ISTRUZIONI:
a - Elenca tutti i segni zodiacali nominati nel testo su Omar Sivori.
b - Riscrivi il passo del testo su Omar Sivori compreso tra "Era un fuoriclasse, e" e "coi suoi avversari.", estremi inclusi, mettendo "brutto carattere" al posto di "caratteraccio".

Era un fuoriclasse, e come tutti i fuoriclasse non le mandava a dire. Aveva un caratteraccio, ma solo quando si svegliava di cattivo umore. I giornalisti li trattava con sussiego; si fermava a parlare con loro solo se ne aveva voglia. Sennò li dribblava, come faceva coi suoi avversari.
Il 2 Ottobre ricorre l’anniversario della sua nascita, ma Omar Sivori aveva ben poco della Bilancia, segno zodiacale sotto il quale l’avrebbe voluto l’oroscopo. Io Omar Sivori l’avrei visto meglio come un Capricorno, volitivo e testardo, o come un Ariete, deciso e determinato. Un centravanti di sfondamento. Se non nello zodiaco, almeno nel pallone lo era davvero. Finte, dribbling, tunnel. Il suo modo di superare gli avversari rendeva giustizia al suo carattere, focoso ma serafico, un ghigno beffardo sempre dipinto in faccia. Come a voler prendere in giro l’antagonista, con spudorata presunzione di superiorità.
Quando arrivò in Italia, negli anni d’oro che precedettero il boom economico, per l’allora stratosferica somma di 10 milioni di pesetas (160 milioni di lire) versata dalla Juventus nelle casse del River Plate, lo chiamavano el Cabezon, con riferimento alla folta e riccioluta capigliatura che spiccava sul fisico minuto. Faceva impallidire gli avversari col suo sguardo truce e il suo sinistro distruttivo, potentissimo. Con la Juve vinse tre scudetti (1958, 1960, 1961), tre coppe Italia (1959, 1960, 1965) e un pallone d’oro (1961), mettendo a segno 146 reti in 278 partite.

INSIEME DI DATI:
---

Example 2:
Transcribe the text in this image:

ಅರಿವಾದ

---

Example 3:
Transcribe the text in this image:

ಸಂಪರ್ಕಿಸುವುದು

SOLUZIONI:
a - Bilancia, Capricorno, Ariete

b -
Era un fuoriclasse, e come tutti i fuoriclasse non le mandava a dire. Aveva un brutto carattere, ma solo quando si svegliava di cattivo umore. I giornalisti li trattava con sussiego; si fermava a parlare con loro solo se ne aveva voglia. Sennò li dribblava, come faceva coi suoi avversari.